> [Reading text]:
The European Commission and the Member States received many questions on the interpretation of the Directive. These pages contain detailed answers on the following questions.
See also Frequently asked questions (FAQs) concerning Directive 1999/5/EC.
1. Ambiguity in Annex III of the Directive
- Issue
Annex III of the Directive obliges Manufacturers to include the number of the notified body, which prescribed radio test suites, in the marking of radio equipment. When however the harmonised standard contains such test suites, such is not the responsibility of the notified body.
In the latter case, it is however not possible for the manufacturer to introduce the notified body number in the marking, although the annex prescribes it.
- Legal analysis
Article 12.1 2nd paragraph states that:
"Where the procedures identified in Annex III, IV or V are used, the marking shall be accompanied by the identification number of the notified body referred to in Article 11(1). Radio equipment shall in addition be accompanied by the equipment class identifier where such indentifier has been assigned. Any other marking may be affixed to the equipment provided that the visibility and legibility of the EC marking is not thereby reduced."
According Article 11.1 , notified bodies are designated by Member States "to carry out the relevant tasks related to the operation of this Directive".
Annex III of the Directive foresees that:
(...)For each type of apparatus, all essential radio test suites must be carried out by the manufacturer or on his behalf. The identification of the test suites that are considered to be essential is the responsibility of a notified body chosen by the manufacturer except where the test suites are defined in the harmonised standards. (...)
The manufacturer or his authorised representative established within the Community or the person responsible for placing the apparatus on the market must declare that these tests have been carried out and that the apparatus complies with the essential requirements and must affix the notified body's identification number during the manufacturing process.
From the previous it follows that, if the essential radio test suites are chosen from a harmonised standard, a notified body does not intervene in the conformity assessment process. In that case there is no notified body which excercises on of the relevant tasks foreseen in article 10 of the Directive. Therefore the obligation to affix the number of the notified body, even if this obligation is formulated in the Directive, does not apply. The affixing of the notified body number makes him responsible. Such a responsibility he can only exercise, when he played a role in the conformity assessment process.
As discussed in our meeting it would be logical to assume that when using the test suites of a harmonised standard, the manufacturer is not obliged to include a reference to a notified body.
- Conclusion
When a harmonised standard contains the essential radio test suites a manufacturer, which chooses to use them does not need to affix a notified body number on the equipment.
2. Application of Article 6.4 to receivers and discussion on the scope of equipment to be notified
- Issue
Article 6.4
prescribes that manufacturers have to notify
[45 KB] their intention to place certain radio products on the market and subsequently wait 4 weeks before doing so. This is to enable surveillance authorities to be aware of radio equipment, which might cause interference on their territory where they operate in frequency bands, which are not harmonised throughout the Community. Receivers are also radio equipment but as they don't transmit cannot cause interference.
Obliging manufacturers to notify such equipment wouldn't serve a regulatory purpose under this Directive. Such notification would not be instrumental in providing national authorities information on products likely to cause interference. A notification requirement would be introduced for many receiver types, which currently can be placed on the market without any administrative procedure.

> [Supplied data]:
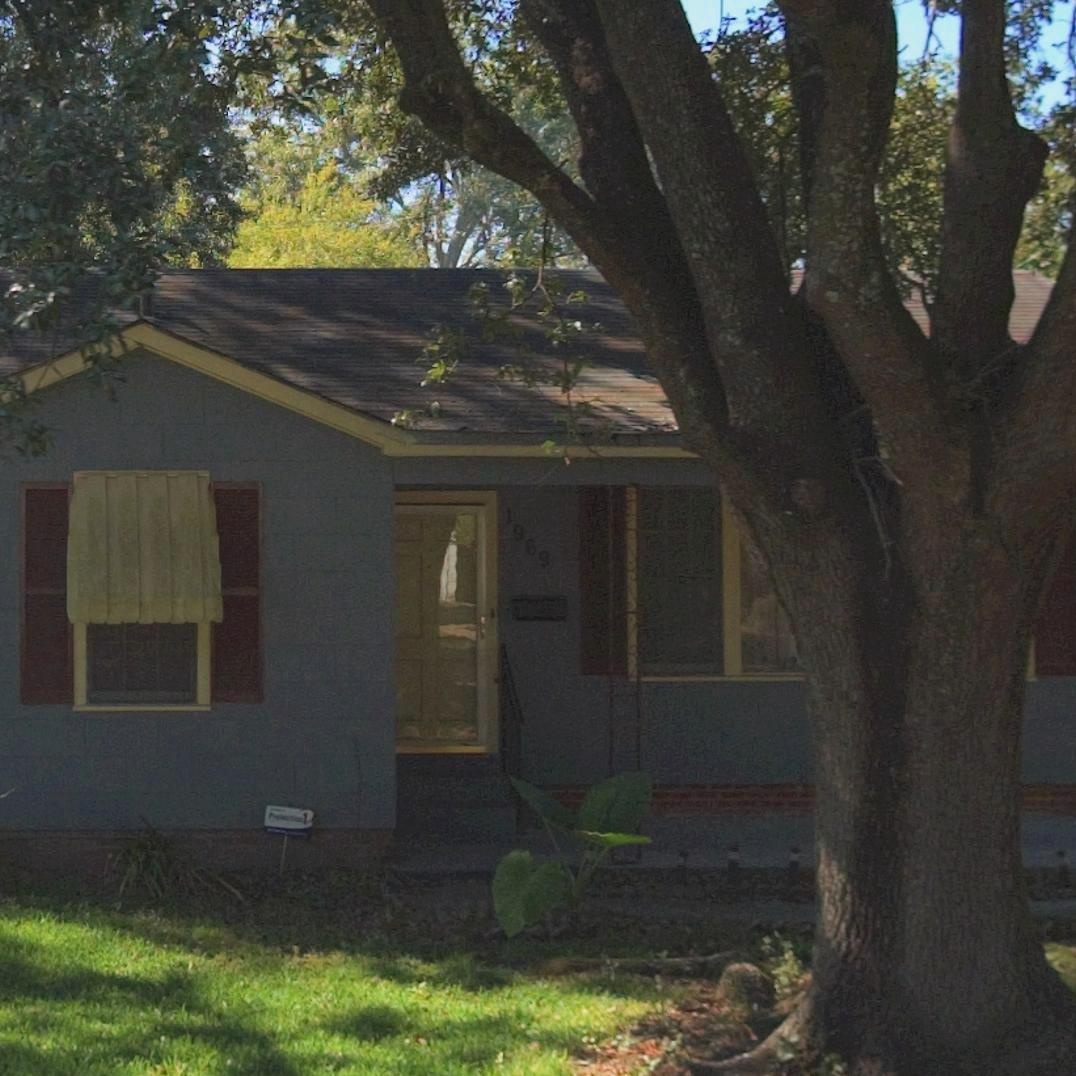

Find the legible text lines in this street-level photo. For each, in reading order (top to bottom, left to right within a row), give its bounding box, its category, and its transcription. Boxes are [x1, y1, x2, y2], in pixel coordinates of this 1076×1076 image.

> [Exercises to complete]:
[a] In the Directive text, rewrite the part from "According Article 11.1" to "harmonised standards. (...)", swapping "manufacturer" for "producer".
[b] Using the Directive text, mark each statement yes or no and quote the words that decide it.
(i) Under Article 6.4, manufacturers must wait 4 weeks after notifying before placing certain radio products on the market.
(ii) Receivers can cause interference because they are radio equipment.
(iii) Notified bodies are designated by the European Commission.
[c] Answer these questions from the Directive text:
(i) The second paragraph of which article is quoted?
(ii) Who is responsible for identifying the essential test suites when they are not defined in the harmonised standards?
(iii) How many weeks must manufacturers wait under Article 6.4?

> [Exercise results]:
[a]
According Article 11.1 , notified bodies are designated by Member States "to carry out the relevant tasks related to the operation of this Directive".
Annex III of the Directive foresees that:
(...)For each type of apparatus, all essential radio test suites must be carried out by the producer or on his behalf. The identification of the test suites that are considered to be essential is the responsibility of a notified body chosen by the producer except where the test suites are defined in the harmonised standards. (...)

[b]
(i) Yes: "subsequently wait 4 weeks before doing so"
(ii) No: "as they don't transmit cannot cause interference"
(iii) No: "notified bodies are designated by Member States"

[c]
(i) Article 12.1
(ii) A notified body chosen by the manufacturer
(iii) 4 weeks